The Oracle Data Integrator CDC Knowledge Module provides integration from Oracle Changed Data Capture Adapters/Attunity Streams Staging Areas via a JDBC interface. This KM reads changed data, loads this data into a staging area and handles the Oracle Changed Data Capture Adapters/Attunity Streams context to ensure consistent consumption of the changes read.



Hyperion Adapters
Knowledge Modules and technologies have been added for integrating the Hyperion technologies using Oracle Data Integrator.

These KMs support the following Hyperion products:

Hyperion Financial Management, to load and extract metadata and data.

Hyperion Planning, to load metadata and data into Hyperion Planning.

Hyperion Essbase, to load and extract Essbase metadata and data.



Row-By-Row KMs for Debugging

Knowledge modules supporting row-by-row loading (LKM SQL to SQL (row by row)) and integration (IKM SQL Incremental Update (row by row)) have been introduced for debugging purposes. These KMs allow logging of each row operation performed by the KM.



Teradata Optimizations

Teradata knowledge modules have been enhanced for Teradata to enable best performances.

This includes the following features:

Support for Teradata Utilities (TTU).

Support for customized Primary Indexes (PI) for temporary tables.

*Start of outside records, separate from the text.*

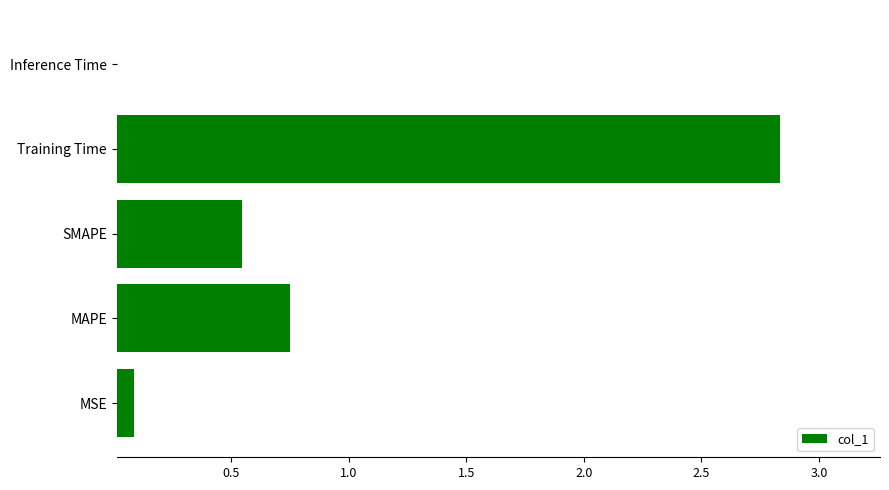

What is the average value?

0.8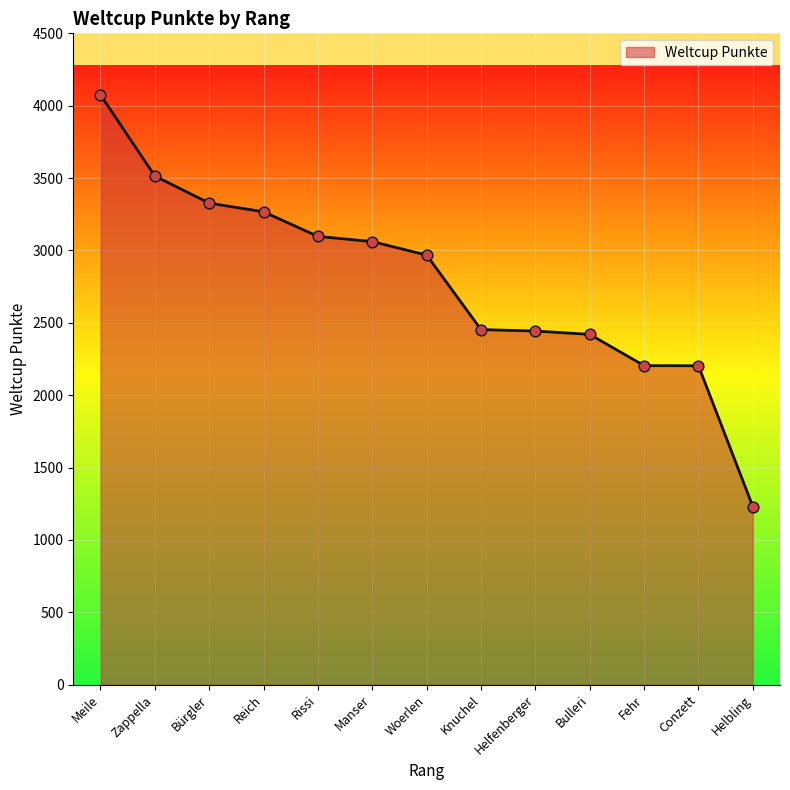

Between Reich and Bürgler, which is larger?

Bürgler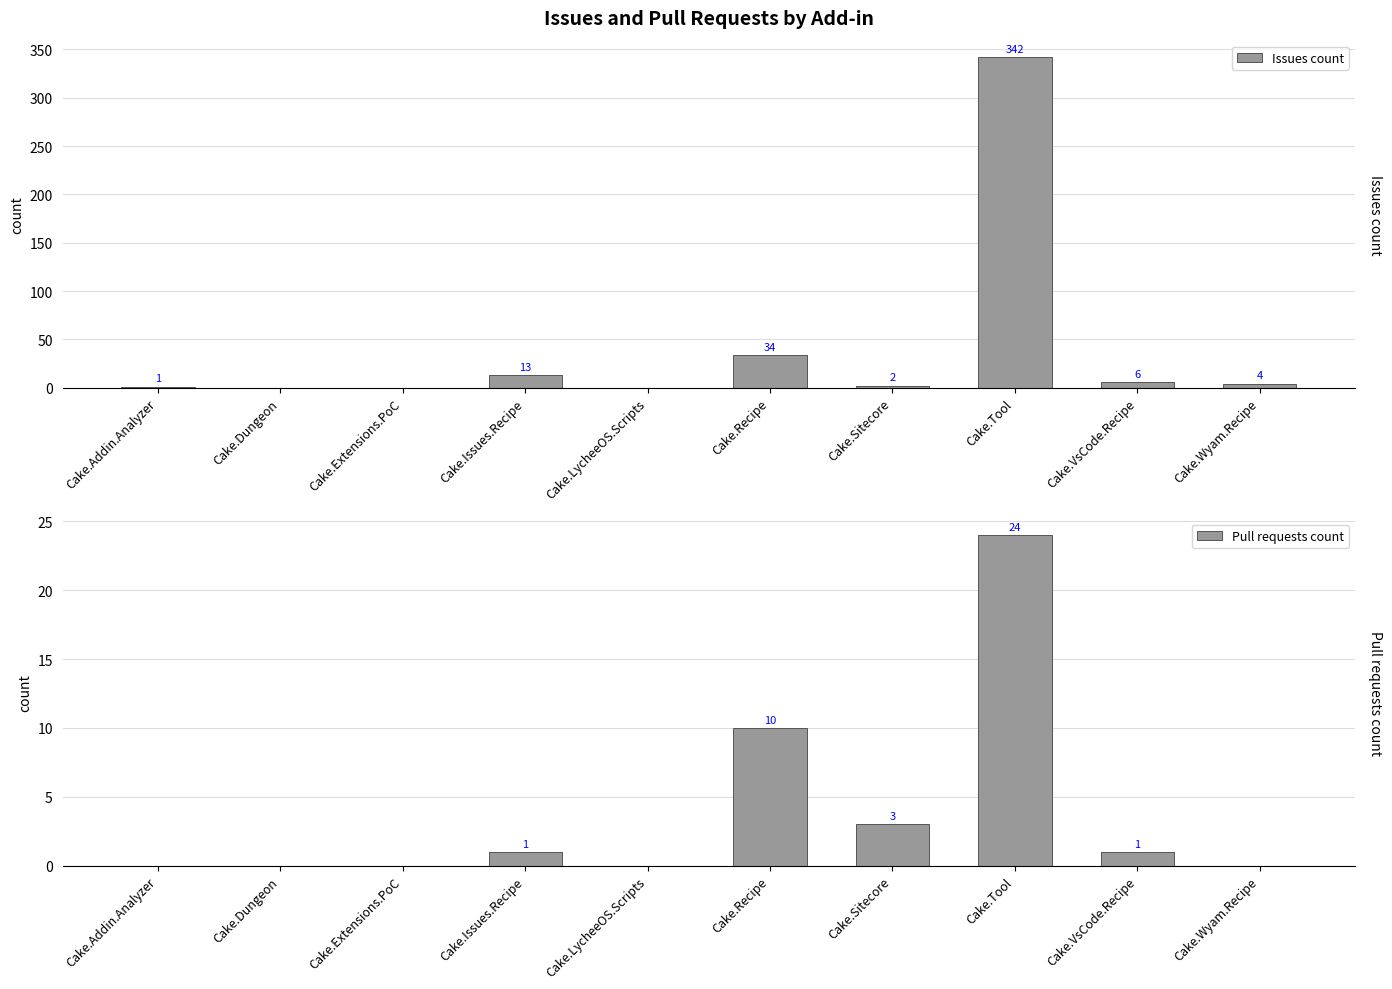

The Issues count series shows -237 at Cake.Dungeon. True or false?

False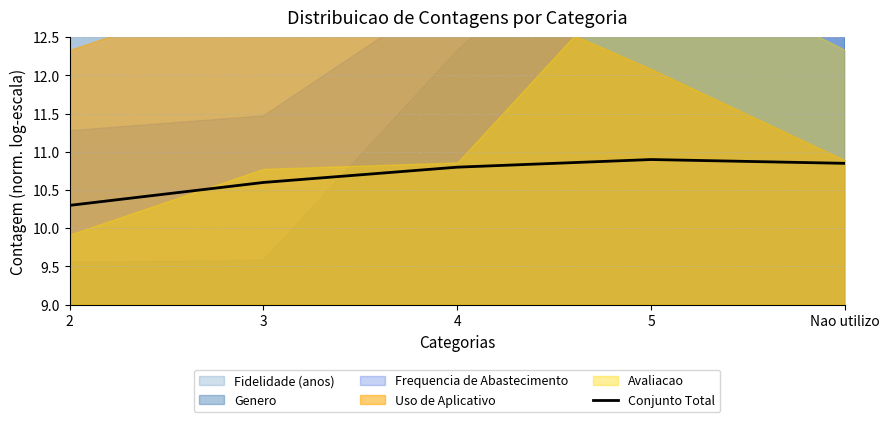

What is the ratio of the value at 4 to the value at Nao utilizo?

1.0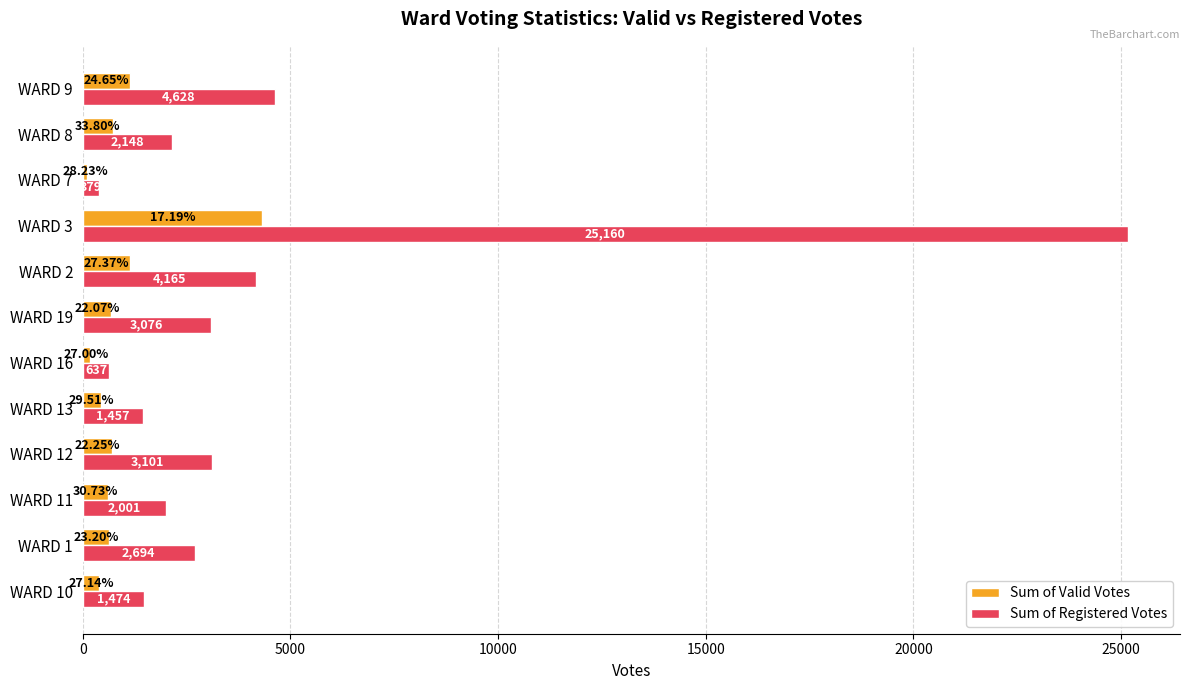

What is the sum of the Sum of Valid Votes values at WARD 7 and WARD 12?

797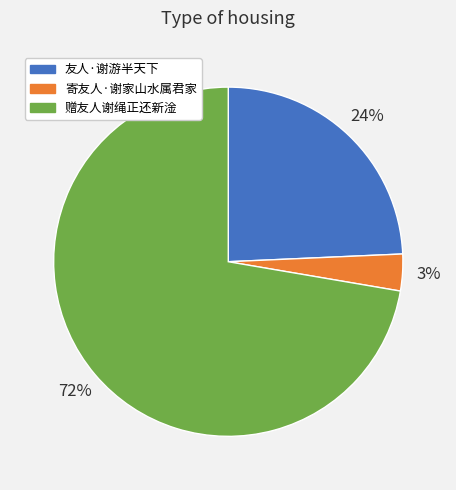

Do 友人·谢游半天下 and 寄友人·谢家山水属君家 together represent more than half of the pie?

No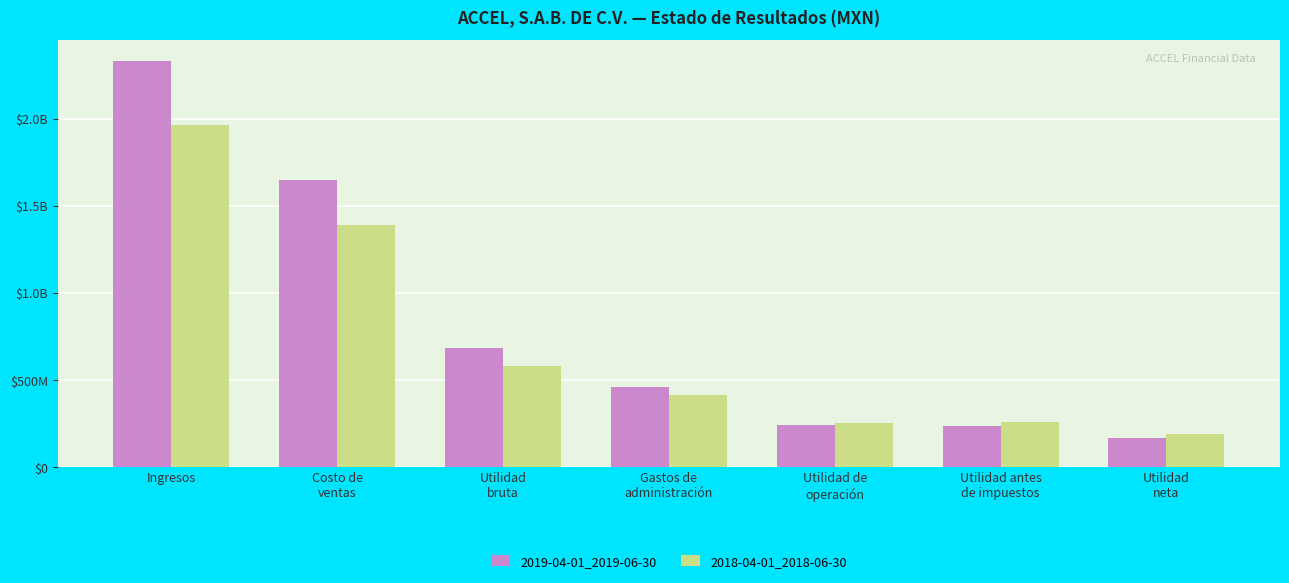

True or false: 2018-04-01_2018-06-30 has a value of 579341000 at Utilidad
bruta.

True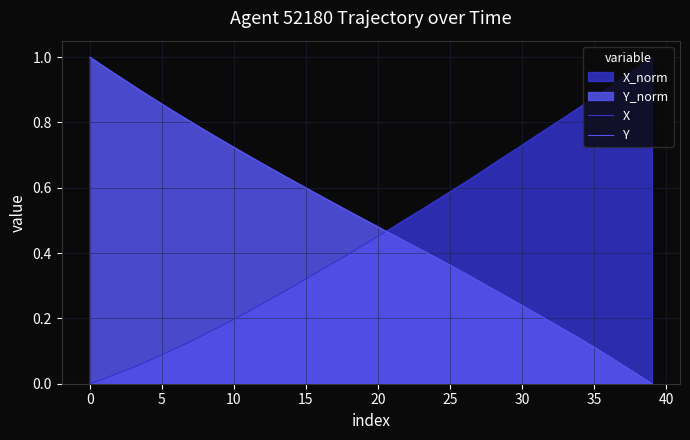

Rank the series at 15 from lowest to highest value.

X, Y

Support for named pipes when using TTU.

Optimized Management of Temporary tables.



SAP ERP Adapter

The SAP ERP Adapter allows extraction of data from SAP ERP systems. The Oracle Data Integrator SAP ABAP Knowledge Modules included in this adapter provide integration from SAP ERP systems using SAP JCo libraries and generated ABAP programs.



SAP BW Adapter

The SAP BW Adapter allows extraction of data from SAP BW systems. The Oracle Data Integrator SAP BW Knowledge Modules included in this adapter provide integration from SAP BW using SAP JCo libraries and generated ABAP programs. This adapter supports ODS, Info Objects, Info Cubes, Open Hub and Delta Extraction.


KM Enhancements in Release 11.1.1


The following knowledge modules enhancements are new to this release.



KM Enhancements for New Core Features

Knowledge modules have been enhanced to support the core features added in this version of Oracle Data Integrator. The following KMs have been updated to support these features:

Support for Partitioning: Oracle RKM reverse-engineers partitions.

Datasets and Set-Based Operators: All IKMs have been updated to support this feature.

Automatic Temporary Index Management: Oracle and Teradata IKMs and LKMs have been updated to support this feature.



Oracle Business Intelligence Enterprise Edition - Physical


Oracle Data Integrator provides the ability to reverse-engineer View Objects that are exposed in Oracle Business Intelligence Enterprise Edition (OBI-EE) physical layer. These objects can be used as sources of integration interfaces.



Oracle Multi-Table Inserts

A new Integration KM for Oracle allows populating several target tables from a single source, reading the data only once. It uses the INSERT ALL statement.



Teradata Multi-Statements


A new Teradata Integration KM provides support for Teradata Multi-Statements, allowing integration of several flows in parallel.